Department of Justice and Constitutional Development Presentation

Mr Lawrence Bassettt, Department of Justice and Constitutional Development (DJCD), said he was working in the legislation section of the Department.  He started his presentation by emphasising that traditional courts already existed and were in full function. The intention of the Bill was not to create traditional courts, but rather to regulate traditional courts in line with the Constitution.

He gave a bit of history on the Bill, to put it into context. It had been introduced into Parliament before 2008, and the Portfolio Committee on Justice at that time had been briefed and public hearings were held. The Bill then was very different to what it looked like now.

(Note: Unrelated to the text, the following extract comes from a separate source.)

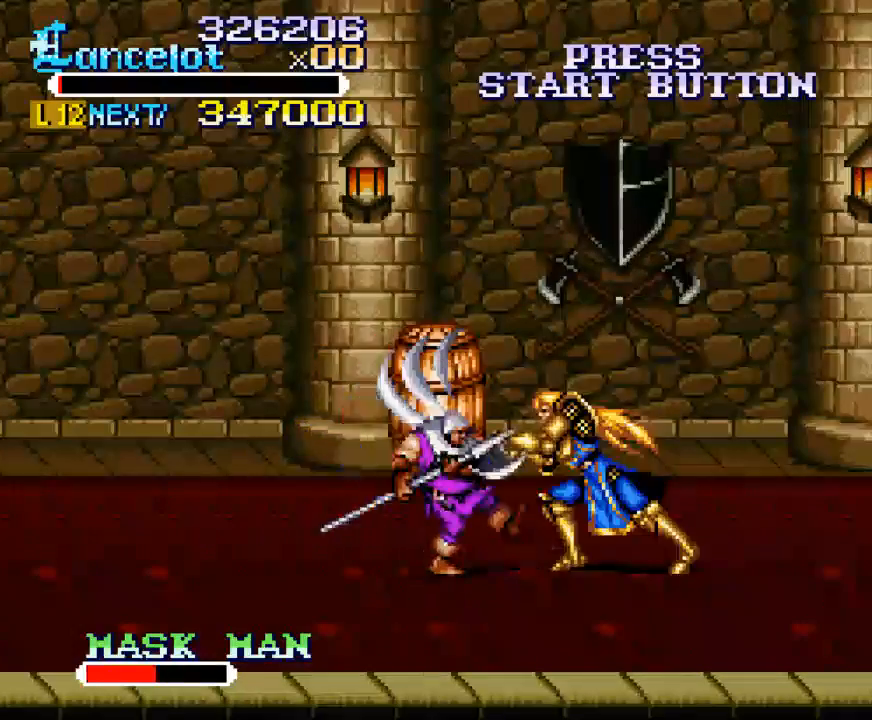
{"buttons": ["DPAD_LEFT"], "right_stick": "center", "events": [[67, "X", "up"], [100, "DPAD_LEFT", "up"], [400, "DPAD_LEFT", "down"]]}
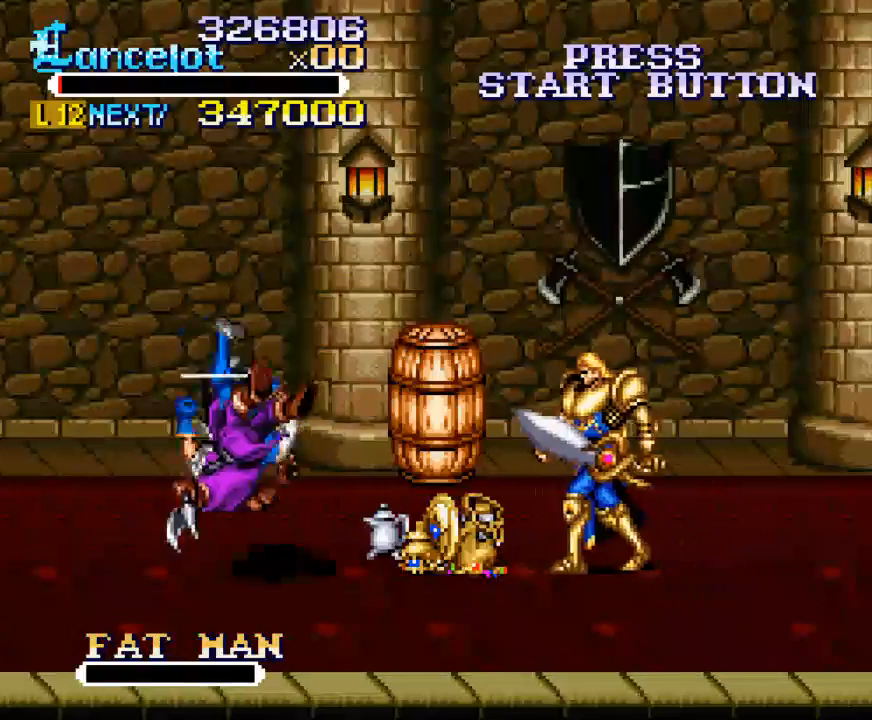
{"buttons": ["DPAD_LEFT"], "right_stick": "center", "events": []}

There had been a lot of opposition to quite a few issues that were in the Bill, which he would highlight during the course of the presentation, because the current Bill attempted to address those issues.

The Portfolio Committee and Parliament had suggested that the Bill be withdrawn in light of the opposition and be introduced into the National Council of Provinces (NCOP), where it would be better dealt with. They felt that the NCOP was better equipped at grass roots level to deal with public consultation. It was withdrawn by the Minister at that stage and introduced in Parliament in 2012 to the NCOP. The same Bill that was in Parliament in 2008 was introduced into Parliament in 2012.

Mr Bassett said that in hindsight, that may not have been the right approach. However the thinking at the time around the Bill was that if the Department knew what the concerns were, it could offer to assist the Committee to address these concerns and during the course of Parliamentary process to reformulate the Bill and amend it in line with the deliberations in the NCOP.

The Bill had lapsed in 2014 before the elections. In 2017, a new Bill was introduced into Parliament and the Bill took into consideration and arguably addressed all the concerns that were raised in the previous two Bills that had been introduced..

The Deputy Minister had established a task team which was more of a reference group of government departments -- Cooperative Governance and Traditional Affairs (COGTA), the Department of justice and Constitutional Development, civil society and traditional leaders. The task team was mandated to come up with a Bill suitable for introduction into Parliament.

The joint effort of the task team was the Bill that was currently in front of the Committee, which had been introduced to Parliament in 2017. It had been approved in the National Assembly in March 2019, and then referred to the NCOP. That concluded the history of the Bill.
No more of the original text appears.